Tuesday, October 15, 2013

Rupee Bonds

More on India's tentative rupee bond, which now appears to be a purely cosmetic move:

http://businesstoday.intoday.in/story/ifc-move-to-internationalise-the-rupee-is-symbolic-at-best/1/199592.html

http://www.ifrasia.com/ifc-leads-offshore-rupee-push/21112772.article

The creation of an offshore market for rupee-denominated debt, however, may be one way for the government to increase the pool of potential buyers without relinquishing control over the local market.
Mexico, for example, began issuing peso bonds via Euroclear in 2010, syndicating the debt through foreign banks.
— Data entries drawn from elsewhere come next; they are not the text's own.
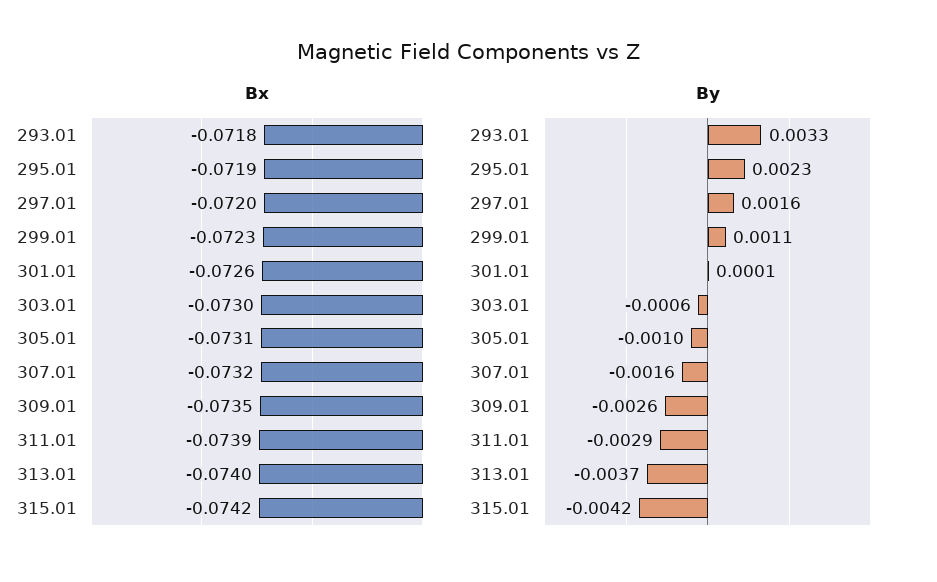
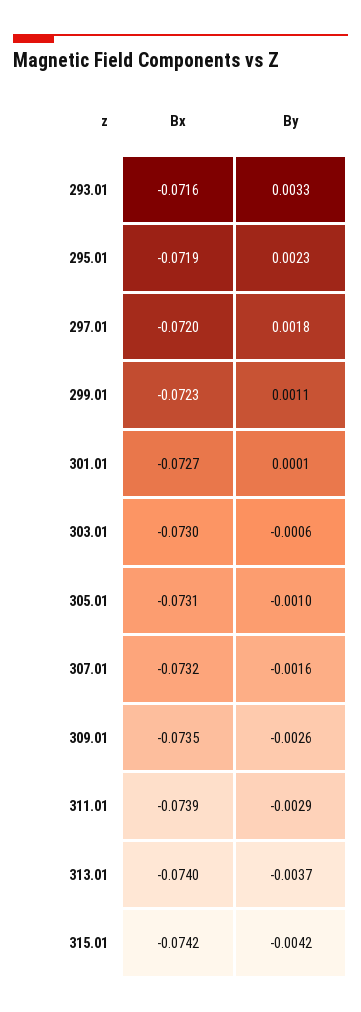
  {
    "Bx": {
-     "293.01": -0.0718,
+     "293.01": -0.0716,
      "295.01": -0.0719,
      "297.01": -0.072,
      "299.01": -0.0723,
-     "301.01": -0.0726,
+     "301.01": -0.0727,
      "303.01": -0.073,
      "305.01": -0.0731,
      "307.01": -0.0732,
      "309.01": -0.0735,
      "311.01": -0.0739,
      "313.01": -0.074,
      "315.01": -0.0742
    },
    "By": {
      "293.01": 0.0033,
      "295.01": 0.0023,
-     "297.01": 0.0016,
+     "297.01": 0.0018,
      "299.01": 0.0011,
      "301.01": 0.0001,
      "303.01": -0.0006,
      "305.01": -0.001,
      "307.01": -0.0016,
      "309.01": -0.0026,
      "311.01": -0.0029,
      "313.01": -0.0037,
      "315.01": -0.0042
    }
  }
Once an offshore benchmark issue was created, the sovereign would reopen it through auctions until the size and liquidity guaranteed inclusion into several indices.
So the Indian govt is then attempting to create a compartmentalized rupee-denominated debt instrument which can be insulated from conventional debt markets.This has led some to wonder aloud what would be appealing about this arrangement to lure others into putting their money into it:

http://www.ifrasia.com/samosa-bonds-india%E2%80%99s-answer-to-dim-sum/21112985.article

But having seen the damage which speculators had inflicted on the rupee you would have to wonder how investors will view the IFC’s proposed offering, which will be settled in US dollars but pay coupons and redeem subject to the dollar/rupee exchange rate.
COMPARE THAT PROPOSITION to investing in Dim Sum bonds, where the exposure is to a low-volatility renminbi, a unit that has been steadily appreciating against the dollar. There was no near 25% depreciation to countenance, something which potential offshore rupee investors will have to input into their risk assessment when looking at putting money into the proposed paper. It makes you think that investors would probably favour Samosa bonds more if the country were to restrict the currency more rather than open it up.
The IFC’s sales schtick on the subject has been to play up India’s long-term economic prospects, and since the IFC has US$4.5bn invested in India – more than in any other country in its portfolio – you could say that the World Bank’s private sector arm is putting its moneywhere its mouth is.
Perhaps the govt's attitude towards investors is "build it, and they will come" - however it's not clear how many will continue to be sucked in by endless sales pitches on "India's growth shtoree".